Haller Tagblatt am 01.12.2012

- Halls Philipp Wolf treibt in Wangen das Spiel nach vorne an. Dahinter ist sein Mannschaftskamerad Basri Tiryaki zu sehen. Foto: Eibner
"Ich bin auf jeden Fall fußballsüchtig"
Fußballer über die Aufstiegschance Halls
Vier Jahre hat Philipp Wolf für Hollenbach gespielt und dabei Oberliga-Luft geschnuppert. Im Interview erklärt er, ob Hall den Aufstieg schaffen kann und warum er mit einer Trainer-Laufbahn liebäugelt.
Beruf, Fußball, Familie: Sie sind viel beschäftigt. Wie sieht Ihr Tagesablauf aus?
Seitdem unser Matthis vor sechs Wochen auf der Welt ist, stehe ich für die beiden größeren Kinder auf. Wenn meine Frau Annette übernimmt, gehe ich in die Arbeit und bin den ganzen Tag in Hall. An drei Tagen in der Woche geht es dann direkt ins Training und ich bin erst um halb zehn daheim. (lächelt) Da ist meine Frau dann auch erledigt. Wenn etwas an unserem Haus in Gerabronn, das wir gerade bauen, gemacht wird, schaue ich dort auch noch vorbei.
Woher nehmen Sie die Motivation für das Training?

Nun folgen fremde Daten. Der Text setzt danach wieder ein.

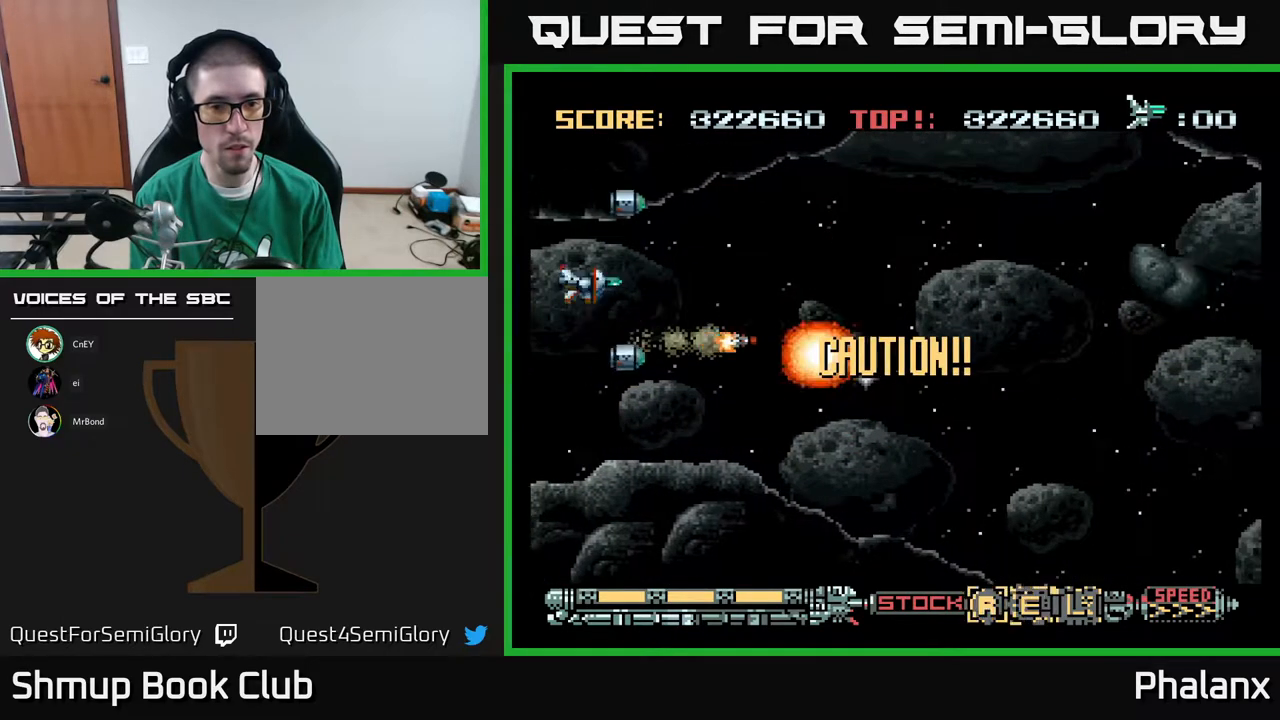
{"buttons": ["A", "DPAD_RIGHT"], "right_stick": "center", "events": [[83, "X", "up"], [450, "DPAD_RIGHT", "down"]]}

Das ist ein guter Ausgleich zum Job, denn ich sitze ja meistens im Büro. Außerdem kenn ich das nicht anders. Seit der C-Jugend trainiere ich drei Mal pro Woche. Wenn ich nichts machen würde, würde mir etwas fehlen. Am liebsten habe ich im Training das Abschlussspiel, ich will einfach kicken.
Wie muss man sich das Training vorstellen?
Es ist sehr professionell aufgebaut. Thorsten Schift legt viel Wert auf taktische Dinge. Von der Grundordnung her muss es passen. Alle, die ein bisschen mitdenken, wissen, dass die Mannschaft davon profitiert. Man merkt, wenn wir schlecht gespielt haben, kann der Umgangston schon mal lauter sein. Jeder muss sich das anhören und versuchen, es besser zu machen. Zum Spiel gehören auch Emotionen dazu. Die sind nach dem Spiel vergessen.
Wie zufrieden sind Sie mit dieser Saison?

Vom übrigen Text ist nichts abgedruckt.